Pas forcément. Je voulais faire chanter Clémentine quoi qu’il arrive, mais avec sa voix non lyrique que je trouve extraordinaire et qu’elle n’exploite pas assez à mon sens. Je lui ai mis des lignes de chant calibrées pour sa voix, qui quelque part n’auraient pas trop sonné en lyrique. Elle m’a proposé de le faire en lyrique, et je lui ai demandé justement d’avoir une complémentarité des voix. Il y a un petit côté trivial aussi d’avoir une voix lyrique extrêmement pure comme celle de Catherine pour interpréter le chaos, parce que le chaos n’est pas forcément mauvais, je n’allais pas non plus tomber dans le cliché de faire interpréter le chaos par un chanteur de death metal (rires)… Donc j’ai dit à clémentine « pas ta voix lyrique, mais plus ta voix pop ». Et je trouve qu’elle le fait vraiment très bien.

On ne va pas citer tous les invités, mais bon, on ne peut pas passer sous silence la prestation de Jeff Scott Soto.

(rires)

A partir du moment où il apparaît, l’intensité de l’album monte de dix crans !

(rires) J’ai écouté ses albums solo, mais je le connais surtout de Malmsteen, de ses premières années, et c’est vraiment le rêve de gosse là ! Quand j’ai reçu le mail de son agent pour me dire qu’il était ok, ça m’a mis un coup de pression fou ! Mais en même temps j’étais super fier de travailler avec lui. Dans les quelques échanges qu’on a pu avoir, c’est quelqu’un de très gentil, d’une humilité… il m’a envoyé des démos ! (rires) J’ai une démo où je chante en duo avec lui (rires) ! C’est très drôle ! (rires) Et pareil, il a compris vraiment ce qu’il fallait faire très vite. Sur « Trust in me », il n’avait fait qu’une voix sur le refrain, je lui ai demandé d’en ajouter deux, trois autres. Bon ben le mec, il n’y a pas eu à lui demander plus que ça (rires) !

Et son association avec Stanne sur ce titre est formidable.

Ah là… même lui, Stanne, m’a demandé avec qui il chantait en duo, je lui ai dit « Soto », il m’a regardé et répondu : « Non, mais… sérieusement ? ». Et du coup lui aussi ça lui a mis la pression.
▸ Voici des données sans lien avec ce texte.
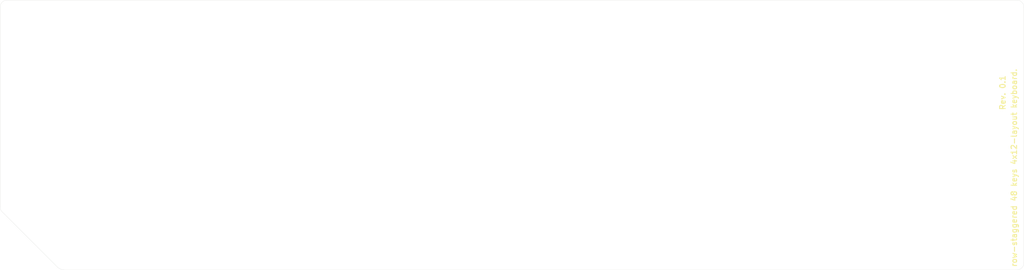
<source format=kicad_pcb>
(kicad_pcb (version 20171130) (host pcbnew "(5.1.0)-1")

  (general
    (thickness 1.6)
    (drawings 12)
    (tracks 0)
    (zones 0)
    (modules 5)
    (nets 1)
  )

  (page User 500.812 279.4)
  (layers
    (0 F.Cu signal)
    (31 B.Cu signal)
    (32 B.Adhes user)
    (33 F.Adhes user)
    (34 B.Paste user)
    (35 F.Paste user)
    (36 B.SilkS user)
    (37 F.SilkS user)
    (38 B.Mask user)
    (39 F.Mask user)
    (40 Dwgs.User user)
    (41 Cmts.User user)
    (42 Eco1.User user)
    (43 Eco2.User user)
    (44 Edge.Cuts user)
    (45 Margin user)
    (46 B.CrtYd user)
    (47 F.CrtYd user)
    (48 B.Fab user)
    (49 F.Fab user)
  )

  (setup
    (last_trace_width 0.25)
    (trace_clearance 0.2)
    (zone_clearance 0.508)
    (zone_45_only no)
    (trace_min 0.2)
    (via_size 0.8)
    (via_drill 0.4)
    (via_min_size 0.4)
    (via_min_drill 0.3)
    (uvia_size 0.3)
    (uvia_drill 0.1)
    (uvias_allowed no)
    (uvia_min_size 0.2)
    (uvia_min_drill 0.1)
    (edge_width 0.05)
    (segment_width 0.2)
    (pcb_text_width 0.3)
    (pcb_text_size 1.5 1.5)
    (mod_edge_width 0.12)
    (mod_text_size 1 1)
    (mod_text_width 0.15)
    (pad_size 2.2 2.2)
    (pad_drill 2.2)
    (pad_to_mask_clearance 0.051)
    (solder_mask_min_width 0.25)
    (aux_axis_origin 0 0)
    (visible_elements 7FFFFFFF)
    (pcbplotparams
      (layerselection 0x010f0_ffffffff)
      (usegerberextensions false)
      (usegerberattributes false)
      (usegerberadvancedattributes false)
      (creategerberjobfile false)
      (excludeedgelayer true)
      (linewidth 0.050000)
      (plotframeref false)
      (viasonmask false)
      (mode 1)
      (useauxorigin false)
      (hpglpennumber 1)
      (hpglpenspeed 20)
      (hpglpendiameter 15.000000)
      (psnegative false)
      (psa4output false)
      (plotreference true)
      (plotvalue true)
      (plotinvisibletext false)
      (padsonsilk true)
      (subtractmaskfromsilk false)
      (outputformat 1)
      (mirror false)
      (drillshape 0)
      (scaleselection 1)
      (outputdirectory "garb/back_plate/"))
  )

  (net 0 "")

  (net_class Default "これはデフォルトのネット クラスです。"
    (clearance 0.2)
    (trace_width 0.25)
    (via_dia 0.8)
    (via_drill 0.4)
    (uvia_dia 0.3)
    (uvia_drill 0.1)
  )

  (net_class GND ""
    (clearance 0.2)
    (trace_width 0.5)
    (via_dia 0.8)
    (via_drill 0.4)
    (uvia_dia 0.3)
    (uvia_drill 0.1)
  )

  (net_class VCC ""
    (clearance 0.2)
    (trace_width 0.5)
    (via_dia 0.8)
    (via_drill 0.4)
    (uvia_dia 0.3)
    (uvia_drill 0.1)
  )

  (module Ergodash_Rev1:hole_2.2mm (layer F.Cu) (tedit 5CCA168A) (tstamp 5CCA1912)
    (at 340.31 118.21)
    (fp_text reference " " (at 0 -2) (layer F.SilkS)
      (effects (font (size 1 1) (thickness 0.15)))
    )
    (fp_text value " " (at 0 -4.12) (layer F.Fab)
      (effects (font (size 1 1) (thickness 0.15)))
    )
    (pad "" np_thru_hole circle (at 0 0) (size 2.2 2.2) (drill 2.2) (layers *.Cu *.Mask)
      (clearance 0.1524))
  )

  (module Ergodash_Rev1:hole_2.2mm (layer F.Cu) (tedit 5CCA168A) (tstamp 5CCA1912)
    (at 298.3 158.92)
    (fp_text reference " " (at 0 -2) (layer F.SilkS)
      (effects (font (size 1 1) (thickness 0.15)))
    )
    (fp_text value " " (at 0 -4.12) (layer F.Fab)
      (effects (font (size 1 1) (thickness 0.15)))
    )
    (pad "" np_thru_hole circle (at 0 0) (size 2.2 2.2) (drill 2.2) (layers *.Cu *.Mask)
      (clearance 0.1524))
  )

  (module Ergodash_Rev1:hole_2.2mm (layer F.Cu) (tedit 5CCA168A) (tstamp 5CCA1912)
    (at 259.12 116.41)
    (fp_text reference " " (at 0 -2) (layer F.SilkS)
      (effects (font (size 1 1) (thickness 0.15)))
    )
    (fp_text value " " (at 0 -4.12) (layer F.Fab)
      (effects (font (size 1 1) (thickness 0.15)))
    )
    (pad "" np_thru_hole circle (at 0 0) (size 2.2 2.2) (drill 2.2) (layers *.Cu *.Mask)
      (clearance 0.1524))
  )

  (module Ergodash_Rev1:hole_2.2mm (layer F.Cu) (tedit 5CCA168A) (tstamp 5CCA1907)
    (at 181.03 156.17)
    (fp_text reference " " (at 0 -2) (layer F.SilkS)
      (effects (font (size 1 1) (thickness 0.15)))
    )
    (fp_text value " " (at 0 -4.12) (layer F.Fab)
      (effects (font (size 1 1) (thickness 0.15)))
    )
    (pad "" np_thru_hole circle (at 0 0) (size 2.2 2.2) (drill 2.2) (layers *.Cu *.Mask)
      (clearance 0.1524))
  )

  (module Ergodash_Rev1:hole_2.2mm (layer F.Cu) (tedit 5CCA168A) (tstamp 5CCA18F4)
    (at 144.25 118.78)
    (fp_text reference " " (at 0 -2) (layer F.SilkS)
      (effects (font (size 1 1) (thickness 0.15)))
    )
    (fp_text value " " (at 0 -4.12) (layer F.Fab)
      (effects (font (size 1 1) (thickness 0.15)))
    )
    (pad "" np_thru_hole circle (at 0 0) (size 2.2 2.2) (drill 2.2) (layers *.Cu *.Mask)
      (clearance 0.1524))
  )

  (gr_arc (start 114.22 172.721154) (end 112.042927 174.898227) (angle -45) (layer Edge.Cuts) (width 0.05))
  (gr_arc (start 97.609623 157.407463) (end 95.4396 157.407463) (angle -48.79116569) (layer Edge.Cuts) (width 0.05))
  (gr_line (start 96.18 159.04) (end 112.042927 174.898227) (layer Edge.Cuts) (width 0.05) (tstamp 5CB198FC))
  (gr_text "Rev. 0.1" (at 386.9 124.27 90) (layer F.SilkS)
    (effects (font (size 1.6 1.6) (thickness 0.3)))
  )
  (gr_text "row-staggered 48 keys 4x12-layout keyboard." (at 390.22 146.11 90) (layer F.SilkS)
    (effects (font (size 1.6 1.6) (thickness 0.3)))
  )
  (gr_arc (start 390.995294 173.715294) (end 390.995294 175.8) (angle -90) (layer Edge.Cuts) (width 0.05) (tstamp 5CAF3B93))
  (gr_arc (start 390.995294 99.434706) (end 393.08 99.434706) (angle -90) (layer Edge.Cuts) (width 0.05) (tstamp 5CAF3B7F))
  (gr_arc (start 97.524706 99.434706) (end 97.524706 97.35) (angle -90) (layer Edge.Cuts) (width 0.05) (tstamp 5CAF3B6B))
  (gr_line (start 390.995294 97.35) (end 97.524706 97.35) (layer Edge.Cuts) (width 0.05))
  (gr_line (start 393.08 173.715294) (end 393.08 99.434706) (layer Edge.Cuts) (width 0.05))
  (gr_line (start 114.22 175.8) (end 390.995294 175.8) (layer Edge.Cuts) (width 0.05))
  (gr_line (start 95.44 99.434706) (end 95.4396 157.407463) (layer Edge.Cuts) (width 0.05))

)

</source>
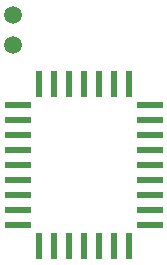
<source format=gbr>
G04 EAGLE Gerber RS-274X export*
G75*
%MOMM*%
%FSLAX34Y34*%
%LPD*%
%INSolderpaste Top*%
%IPPOS*%
%AMOC8*
5,1,8,0,0,1.08239X$1,22.5*%
G01*
%ADD10R,0.600000X2.200000*%
%ADD11R,2.200000X0.600000*%
%ADD12C,1.500000*%


D10*
X76200Y246100D03*
X63500Y246100D03*
X50800Y246100D03*
X38100Y246100D03*
D11*
X20600Y228600D03*
X20600Y215900D03*
X20600Y203200D03*
X20600Y190500D03*
X20600Y177800D03*
X20600Y165100D03*
X20600Y152400D03*
X20600Y139700D03*
X20600Y127000D03*
D10*
X38100Y109500D03*
X50800Y109500D03*
X63500Y109500D03*
X76200Y109500D03*
X88900Y109500D03*
X101600Y109500D03*
X114300Y109500D03*
D11*
X131800Y127000D03*
X131800Y139700D03*
X131800Y152400D03*
X131800Y165100D03*
X131800Y177800D03*
X131800Y190500D03*
X131800Y203200D03*
X131800Y215900D03*
X131800Y228600D03*
D10*
X114300Y246100D03*
X101600Y246100D03*
X88900Y246100D03*
D12*
X15875Y279400D03*
X15875Y304800D03*
M02*

</source>
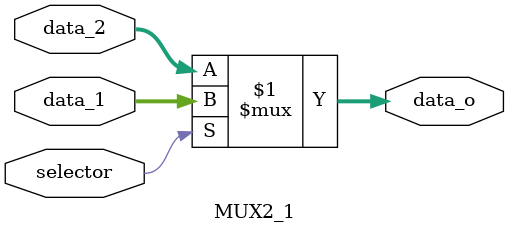
<source format=v>
module MUX2_1
#(
	parameter WIDTH = 32
)
(
	input [WIDTH-1:0] data_1, data_2,
	input selector,
	output [WIDTH-1:0] data_o
);

assign data_o = (selector) ? data_1 : data_2;

endmodule 
</source>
Cette chanson est ma petite préférée, parce qu’il y a un combat de lions, parce que le solo de Gildas (le Pape) est mortel, parce que j’aime ce style de musique de Göteborg, tout ça fait que j’adore.

Et dis-moi, il a eu un mot d’excuse Soto pour ne pas participer au dernier titre où interviennent les onze autres chanteurs ?

Eh oui ! L’histoire fait que l’homme n’a pas à chanter sur la fin, sur ce titre où il n’est question que des dieux. Voilà.